# Your instructions:
Give every line of the items below as a Markdown table with the columns Row and Line, numbering the rows and skipping blank lines. Leave the pictures out of the answer.

# Data listing:

=== Section Start ===

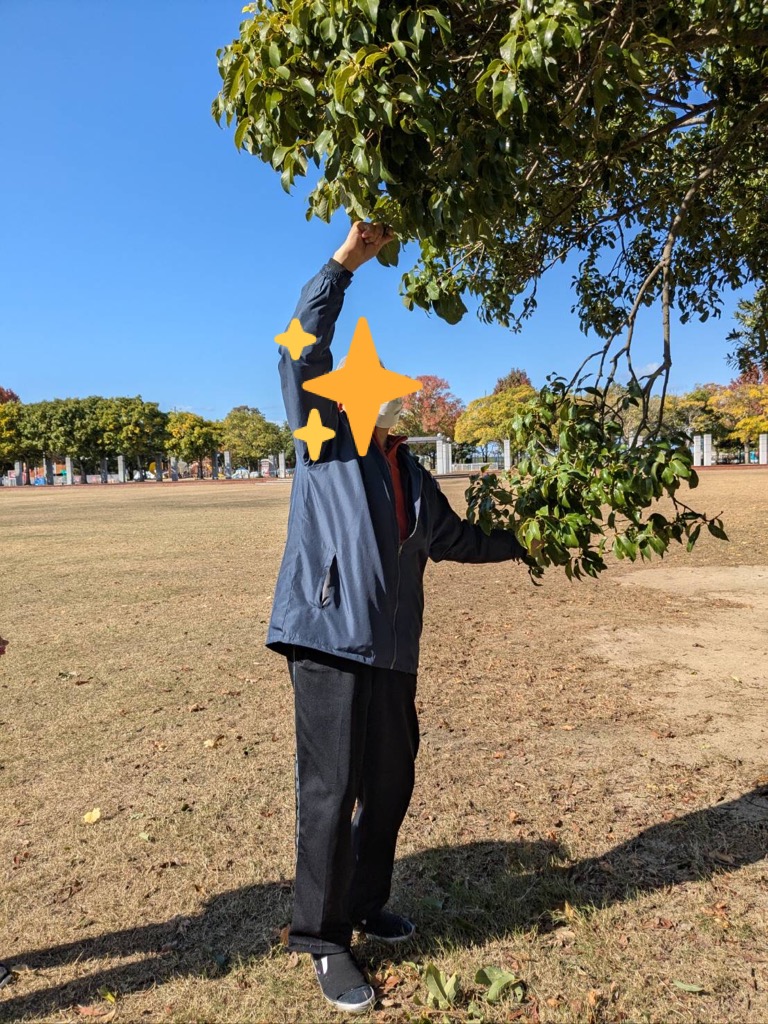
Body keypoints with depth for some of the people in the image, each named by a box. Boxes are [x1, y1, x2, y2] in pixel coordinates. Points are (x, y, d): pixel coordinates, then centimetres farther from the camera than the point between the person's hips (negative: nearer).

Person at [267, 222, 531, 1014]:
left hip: (392, 646, 7)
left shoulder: (409, 470, 20)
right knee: (331, 790, -2)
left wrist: (523, 541, 29)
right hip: (330, 635, -6)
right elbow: (303, 350, -9)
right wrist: (347, 259, -13)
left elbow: (452, 538, 28)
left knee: (389, 783, 14)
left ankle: (365, 905, 36)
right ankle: (323, 941, 16)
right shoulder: (327, 435, 3)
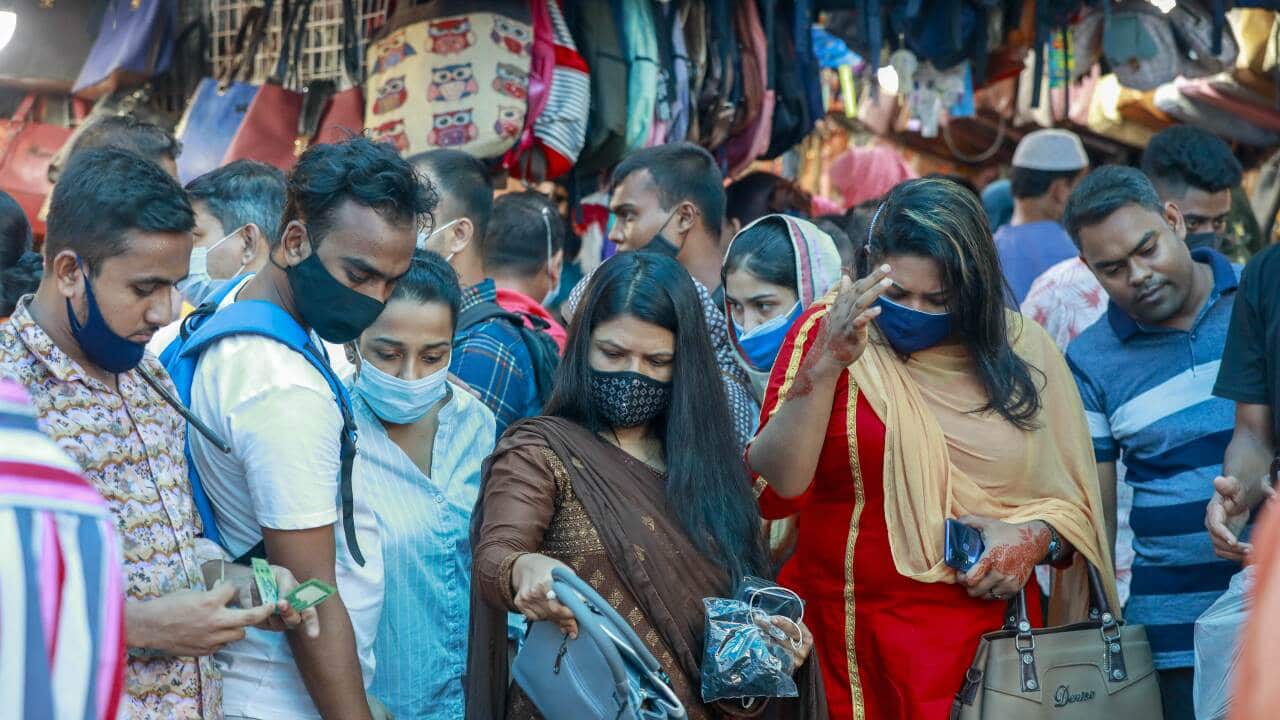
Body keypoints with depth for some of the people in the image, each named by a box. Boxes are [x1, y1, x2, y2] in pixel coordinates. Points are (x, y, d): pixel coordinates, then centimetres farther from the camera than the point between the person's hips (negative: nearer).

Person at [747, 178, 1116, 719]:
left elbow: (1074, 501, 9)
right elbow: (772, 491, -16)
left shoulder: (1023, 351, 1)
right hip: (852, 648, -2)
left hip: (994, 630, 2)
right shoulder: (828, 332, -6)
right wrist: (827, 366, -26)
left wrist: (1036, 537, -12)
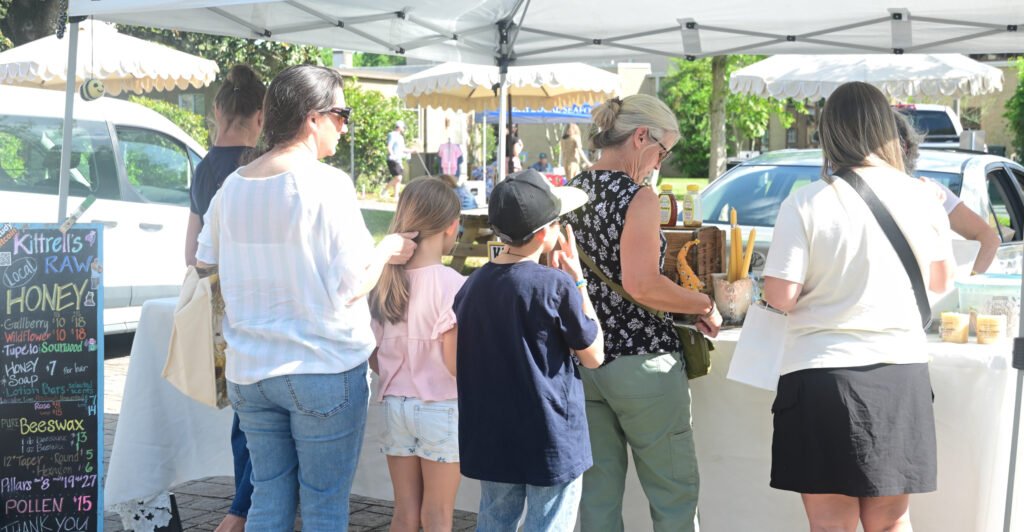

=== Section End ===

# Problem solution:
| Row | Line |
|---|---|
| 1 | Body keypoints with depth for some of the people in the image, each named by a box. Boxes are [x1, y1, x2, y2] in pixel coordinates. Points are (x, y, d): pixel coordinates, then centimetres farther from the camera than the point between the person's hips (negative: nearer). |
| 2 | Person at [267, 222, 531, 1014]: |
| 3 | left hip: (392, 646, 7) |
| 4 | left shoulder: (409, 470, 20) |
| 5 | right knee: (331, 790, -2) |
| 6 | left wrist: (523, 541, 29) |
| 7 | right hip: (330, 635, -6) |
| 8 | right elbow: (303, 350, -9) |
| 9 | right wrist: (347, 259, -13) |
| 10 | left elbow: (452, 538, 28) |
| 11 | left knee: (389, 783, 14) |
| 12 | left ankle: (365, 905, 36) |
| 13 | right ankle: (323, 941, 16) |
| 14 | right shoulder: (327, 435, 3) |
| 15 | Body keypoints with depth for some of the people in the image, each named by a box. Boxes are [x1, y1, x2, y2] in pixel coordinates. Points are (x, y, d): pixel coordinates, then centimetres farther from the camera than the point between the person's hips (negative: nearer). |
| 16 | Person at [747, 178, 1116, 719]: |
| 17 | left elbow: (1074, 501, 9) |
| 18 | right elbow: (772, 491, -16) |
| 19 | left shoulder: (1023, 351, 1) |
| 20 | right hip: (852, 648, -2) |
| 21 | left hip: (994, 630, 2) |
| 22 | right shoulder: (828, 332, -6) |
| 23 | right wrist: (827, 366, -26) |
| 24 | left wrist: (1036, 537, -12) |